A proposal to tighten Nebraska’s seatbelt laws is drawing a noncommittal reaction from Gov. Dave Heineman and his newly appointed Director of the Nebraska Department of Motor Vehicles.
Currently, Nebraska’s law requiring people to wear seat belts applies only to drivers, front seat passengers, children, and people riding in vehicles driven by someone with a provisional operators permit. And failing to wear a seatbelt is a secondary offense, meaning the driver is only subject to the $25 fine if he or she has committed some other offense.
But Omaha Sen. Bob Krist wants to change that with a bill he’s introduced. "The intent of the legislation is, it becomes a primary offense, obviously ticketed to the driver of the vehicle, and it’s for all occupants in the vehicle -- whether they’re in the front seat or the back seat -- to have restraining devices on," Krist said.
The lawmaker said he got the idea last spring, when he was stopped for speeding home from the Legislature. "I decided instead of paying the ticket that I would go to the diversion program. I don’t recommend that you speed, but I do recommend that everybody go through that diversion education program," he said.
"When we talked about being restrained in vehicles, looking at accidents that have happened, people who are unrestrained in the back seat, and the fact that it’s only a secondary offense, overwhelmingly I heard from the educators and from the law enforcement that this is the right way to go."
Asked about whether he favors tightening the seatbelt law, Gov. Dave Heineman declined to commit himself one way or the other. "First of all, I would hope every citizen would use a seatbelt. It clearly saves lives. We talk about that all the time," he said. "Whether it’s a primary or a secondary offense, we’ll listen to the debate and see whether a bill reaches my desk or not."
Heineman’s new Director of Motor Vehicles is Rhonda Lahm (pronounced LAMB), who is currently records manager for the State Patrol. Lahm said she hadn’t read the bill, so didn’t want to take a position one way or the other. "But I would echo what the governor said. Buckling up is the main message," she added.
The Governors Highway Safety Association says 32 states make not wearing a seatbelt a primary offense, 17 make it secondary, and New Hampshire’s law applies only to those under age 18.
Heineman, a Republican, was also asked about his ability to work with Sen. Health Mello, a registered Democrat in the officially nonpartisan Legislature. Mello, who has clashed with Heineman in the past, has been elected chairman of the budget-writing Appropriations Committee.

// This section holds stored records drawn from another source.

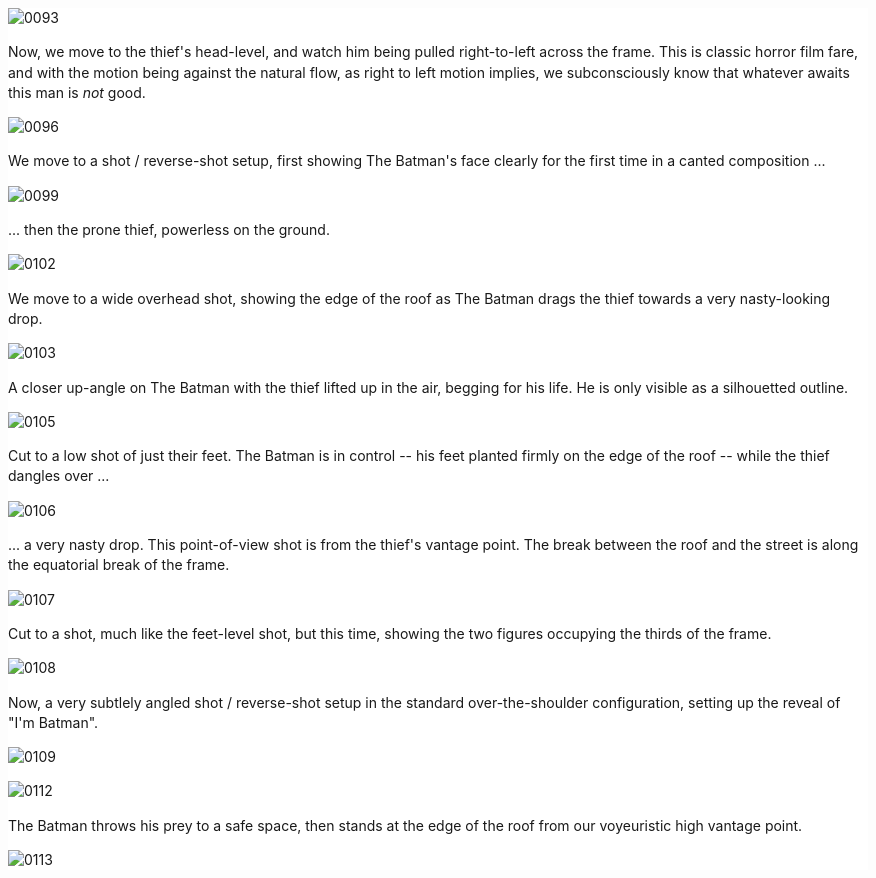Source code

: ![0093](/images/2015/04/batman1-0093.jpg)  

Now, we move to the thief's head-level, and watch him being pulled right-to-left across the frame. This is classic horror film fare, and with the motion being against the natural flow, as right to left motion implies, we subconsciously know that whatever awaits this man is *not* good.

![0096](/images/2015/04/batman1-0096.jpg)  

We move to a shot / reverse-shot setup, first showing The Batman's face clearly for the first time in a canted composition ...

![0099](/images/2015/04/batman1-0099.jpg)  

... then the prone thief, powerless on the ground.

![0102](/images/2015/04/batman1-0102.jpg)  

We move to a wide overhead shot, showing the edge of the roof as The Batman drags the thief towards a very nasty-looking drop.

![0103](/images/2015/04/batman1-0103.jpg)  

A closer up-angle on The Batman with the thief lifted up in the air, begging for his life. He is only visible as a silhouetted outline.

![0105](/images/2015/04/batman1-0105.jpg)  

Cut to a low shot of just their feet. The Batman is in control -- his feet planted firmly on the edge of the roof -- while the thief dangles over ...

![0106](/images/2015/04/batman1-0106.jpg)  

... a very nasty drop. This point-of-view shot is from the thief's vantage point. The break between the roof and the street is along the equatorial break of the frame.

![0107](/images/2015/04/batman1-0107.jpg)  

Cut to a shot, much like the feet-level shot, but this time, showing the two figures occupying the thirds of the frame.

![0108](/images/2015/04/batman1-0108.jpg)  

Now, a very subtlely angled shot / reverse-shot setup in the standard over-the-shoulder configuration, setting up the reveal of "I'm Batman".

![0109](/images/2015/04/batman1-0109.jpg)  

![0112](/images/2015/04/batman1-0112.jpg)  

The Batman throws his prey to a safe space, then stands at the edge of the roof from our voyeuristic high vantage point. 

![0113](/images/2015/04/batman1-0113.jpg)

"I expect to have a very good and very strong professional working relationship with Sen. Mello," Heineman said. "We’ve already talked a couple of times. We’re going to talk frequently in the future. The Legislature chooses its leaders and then I work with every one of them. So I look forward to the opportunity."
Heineman said the budget would be a focus of his State of the State speech on Tuesday, along with tax reform.
Another bill, introduced by Sen. Annette Dubas, of Fullerton promises to reopen debate over the use of eminent domain for pipelines like TransCanada’s proposed Keystone XL, and other projects.
Dubas’s bill would specify eminent domain could be used to condemn property only after all agencies required to approve a project have done so. Under current Nebraska law, eminent domain can be used once the governor approves a pipeline project.
Dubas said her bill would require the federal government also approve the project before eminent domain could be used.